▶ **WHAT THE TASK REQUIRES**
Retype each line of the records below without any changes.

▶ **DATA EXTRACT**
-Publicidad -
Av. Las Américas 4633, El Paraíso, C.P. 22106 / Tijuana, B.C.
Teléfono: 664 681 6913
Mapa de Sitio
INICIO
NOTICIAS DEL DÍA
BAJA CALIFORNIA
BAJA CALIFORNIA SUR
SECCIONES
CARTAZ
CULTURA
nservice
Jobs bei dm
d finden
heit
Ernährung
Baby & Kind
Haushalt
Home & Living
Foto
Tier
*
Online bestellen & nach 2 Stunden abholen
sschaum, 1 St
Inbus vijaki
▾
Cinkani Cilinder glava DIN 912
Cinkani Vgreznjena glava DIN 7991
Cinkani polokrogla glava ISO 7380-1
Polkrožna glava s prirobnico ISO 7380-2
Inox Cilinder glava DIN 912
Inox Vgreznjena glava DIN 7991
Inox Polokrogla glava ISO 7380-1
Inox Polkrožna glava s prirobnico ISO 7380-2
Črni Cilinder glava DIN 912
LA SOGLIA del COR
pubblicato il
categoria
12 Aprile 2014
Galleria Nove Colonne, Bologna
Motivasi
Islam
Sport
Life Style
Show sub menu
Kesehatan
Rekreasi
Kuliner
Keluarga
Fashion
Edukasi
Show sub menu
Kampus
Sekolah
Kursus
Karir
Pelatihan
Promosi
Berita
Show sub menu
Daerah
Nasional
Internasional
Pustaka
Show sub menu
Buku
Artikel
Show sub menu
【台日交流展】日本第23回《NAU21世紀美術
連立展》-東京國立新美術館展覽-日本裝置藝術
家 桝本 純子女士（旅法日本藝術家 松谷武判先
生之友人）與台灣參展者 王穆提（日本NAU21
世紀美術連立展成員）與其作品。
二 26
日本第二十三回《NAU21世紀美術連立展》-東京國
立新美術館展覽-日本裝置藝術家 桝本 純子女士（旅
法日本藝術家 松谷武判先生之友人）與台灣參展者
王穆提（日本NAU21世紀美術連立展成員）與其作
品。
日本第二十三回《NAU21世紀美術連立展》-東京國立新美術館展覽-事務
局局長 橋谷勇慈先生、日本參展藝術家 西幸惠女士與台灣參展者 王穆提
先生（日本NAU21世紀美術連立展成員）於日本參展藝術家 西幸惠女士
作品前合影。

▶ **WRITTEN ANSWER**
-Publicidad -
Av. Las Américas 4633, El Paraíso, C.P. 22106 / Tijuana, B.C.
Teléfono: 664 681 6913
Mapa de Sitio
INICIO
NOTICIAS DEL DÍA
BAJA CALIFORNIA
BAJA CALIFORNIA SUR
SECCIONES
CARTAZ
CULTURA
nservice
Jobs bei dm
d finden
heit
Ernährung
Baby & Kind
Haushalt
Home & Living
Foto
Tier
*
Online bestellen & nach 2 Stunden abholen
sschaum, 1 St
Inbus vijaki
▾
Cinkani Cilinder glava DIN 912
Cinkani Vgreznjena glava DIN 7991
Cinkani polokrogla glava ISO 7380-1
Polkrožna glava s prirobnico ISO 7380-2
Inox Cilinder glava DIN 912
Inox Vgreznjena glava DIN 7991
Inox Polokrogla glava ISO 7380-1
Inox Polkrožna glava s prirobnico ISO 7380-2
Črni Cilinder glava DIN 912
LA SOGLIA del COR
pubblicato il
categoria
12 Aprile 2014
Galleria Nove Colonne, Bologna
Motivasi
Islam
Sport
Life Style
Show sub menu
Kesehatan
Rekreasi
Kuliner
Keluarga
Fashion
Edukasi
Show sub menu
Kampus
Sekolah
Kursus
Karir
Pelatihan
Promosi
Berita
Show sub menu
Daerah
Nasional
Internasional
Pustaka
Show sub menu
Buku
Artikel
Show sub menu
【台日交流展】日本第23回《NAU21世紀美術
連立展》-東京國立新美術館展覽-日本裝置藝術
家 桝本 純子女士（旅法日本藝術家 松谷武判先
生之友人）與台灣參展者 王穆提（日本NAU21
世紀美術連立展成員）與其作品。
二 26
日本第二十三回《NAU21世紀美術連立展》-東京國
立新美術館展覽-日本裝置藝術家 桝本 純子女士（旅
法日本藝術家 松谷武判先生之友人）與台灣參展者
王穆提（日本NAU21世紀美術連立展成員）與其作
品。
日本第二十三回《NAU21世紀美術連立展》-東京國立新美術館展覽-事務
局局長 橋谷勇慈先生、日本參展藝術家 西幸惠女士與台灣參展者 王穆提
先生（日本NAU21世紀美術連立展成員）於日本參展藝術家 西幸惠女士
作品前合影。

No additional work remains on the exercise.